Heat Shock Factor 1 (HSF1) is the master stress transcription factor which enables cells to overcome and survive otherwise lethal stresses (heat, acidosis, hypoxia, genomic stress, oxidative stress, etc.) [1-3]. While central to several pathophysiological conditions, in cancer cells, HSF1 is intimately linked with cancer initiation, progression and metastasis [2, 4, 5]. Consistent with major involvement in metastasis, HSF1 is highly expressed and activated in high grade primary cancers, significantly increased in metastatic lesions and strongly associated with poor outcomes in cancer patients (lung, breast, prostate, etc) [6-8].
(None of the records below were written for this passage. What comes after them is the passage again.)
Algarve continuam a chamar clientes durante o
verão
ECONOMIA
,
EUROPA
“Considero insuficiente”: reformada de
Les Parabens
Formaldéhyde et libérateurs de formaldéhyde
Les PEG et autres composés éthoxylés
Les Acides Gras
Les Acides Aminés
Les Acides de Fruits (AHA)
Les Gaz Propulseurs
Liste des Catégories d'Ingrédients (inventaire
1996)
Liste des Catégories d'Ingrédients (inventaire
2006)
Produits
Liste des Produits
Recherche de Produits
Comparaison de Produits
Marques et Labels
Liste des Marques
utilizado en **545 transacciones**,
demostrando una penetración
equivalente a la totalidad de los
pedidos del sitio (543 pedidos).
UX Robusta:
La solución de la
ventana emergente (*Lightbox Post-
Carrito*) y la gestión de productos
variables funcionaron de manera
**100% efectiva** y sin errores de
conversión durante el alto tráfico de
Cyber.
While HSF1 has been demonstrated to be dispensable for normal function and survival (in both cell and whole animal models), in advanced cancer cells HSF1 knockdown induces lethality [4, 9]. HSF1 has consequently emerged as a major therapeutic target, and this has motivated numerous research groups to undertake programs which seek to develop HSF1 inhibitors [2, 10, 11]. However, to this end these have been unsuccessful due to an inability to specifically and directly target HSF1 (thus resulting in non-specific modes of action) [2, 10, 11]. We have taken an alternative approach to targeting HSF1, through the development of rationally designed peptide inhibitors.
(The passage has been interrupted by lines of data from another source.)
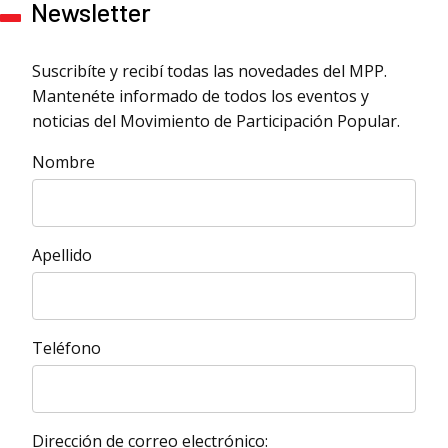
Newsletter
Suscribíte y recibí todas las novedades del MPP.
Mantenéte informado de todos los eventos y
noticias del Movimiento de Participación Popular.
Nombre
Apellido
Teléfono
Dirección de correo electrónico: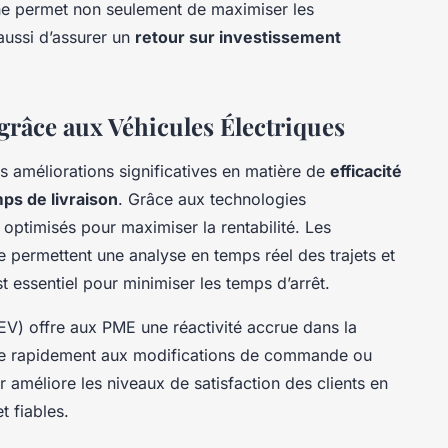
che permet non seulement de maximiser les
ussi d’assurer un
retour sur investissement
grâce aux Véhicules Électriques
 améliorations significatives en matière de
efficacité
ps de livraison
. Grâce aux technologies
e optimisés
pour maximiser la rentabilité. Les
te permettent une analyse en temps réel des trajets et
 essentiel pour minimiser les temps d’arrêt.
EV) offre aux PME une réactivité accrue dans la
dre rapidement aux modifications de commande ou
 améliore les niveaux de satisfaction des clients en
et
fiables
.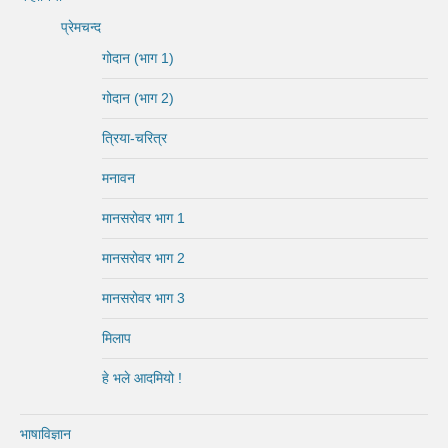
प्रेमचन्द
गोदान (भाग 1)
गोदान (भाग 2)
त्रिया-चरित्र
मनावन
मानसरोवर भाग 1
मानसरोवर भाग 2
मानसरोवर भाग 3
मिलाप
हे भले आदमियो !
भाषाविज्ञान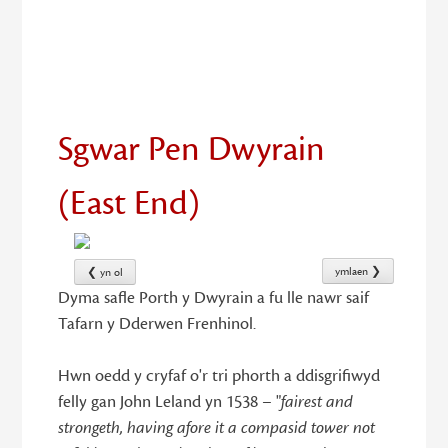
16
Sgwar Pen Dwyrain
(East End)
ymlaen ❯
❮ yn ol
Dyma safle Porth y Dwyrain a fu lle nawr saif
Tafarn y Dderwen Frenhinol.
Hwn oedd y cryfaf o'r tri phorth a ddisgrifiwyd
felly gan John Leland yn 1538 – "
fairest and
strongeth, having afore it a compasid tower not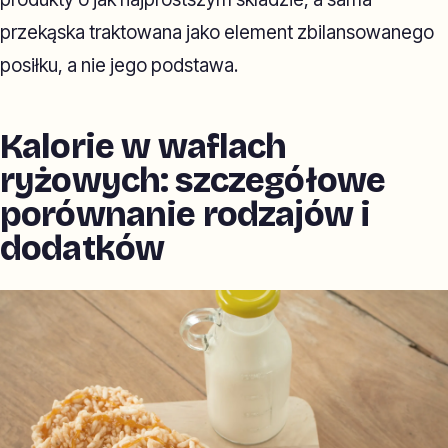
przekąska traktowana jako element zbilansowanego
posiłku, a nie jego podstawa.
Kalorie w waflach
ryżowych: szczegółowe
porównanie rodzajów i
dodatków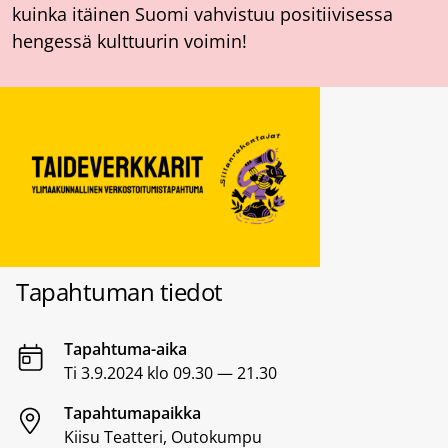
kuinka itäinen Suomi vahvistuu positiivisessa
hengessä kulttuurin voimin!
Tapahtuman tiedot
Tapahtuma-aika
Ti 3.9.2024 klo 09.30 — 21.30
Tapahtumapaikka
Kiisu Teatteri, Outokumpu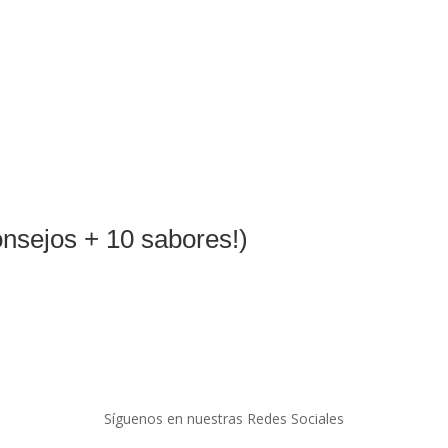
onsejos + 10 sabores!)
Síguenos en nuestras Redes Sociales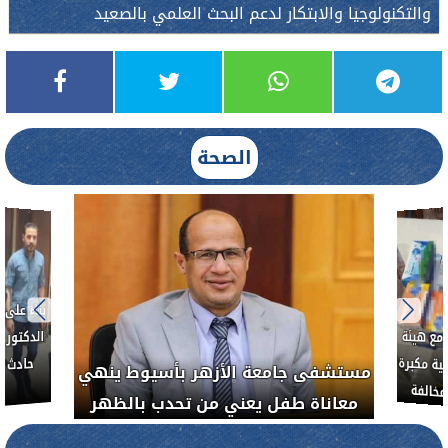
والتكنولوجيا والابتكار لدعم البحث العلمي بالصعيد
الصحة
بناءً عل
الدكتور 
حادث أ
مع هيئة
ة مكبرة
مستشفى جامعة الأزهر بأسيوط ينهي
خالفة
معاناة طفل يعني من تحدب بالظهر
In this study, we have confirmed that our peptide inhibitor (HiPe4) directly binds HSF1 through use of a biotinylated pulldown of recombinant HSF1. We have also demonstrated that HiPe4 (through incorporation of cell permeability sequences) reduces levels of cell motility proteins and proteins directly regulated by HSF1. Importantly, other proteins not under direct HSF1 regulation have been shown to be unaffected by HiPe4.
The outcomes of this work provide essential preliminary data establishing the efficacy of HiPe4 for interacting with HSF1 and inhibiting its function in vitro, prior to further investigations we will conduct in vivo.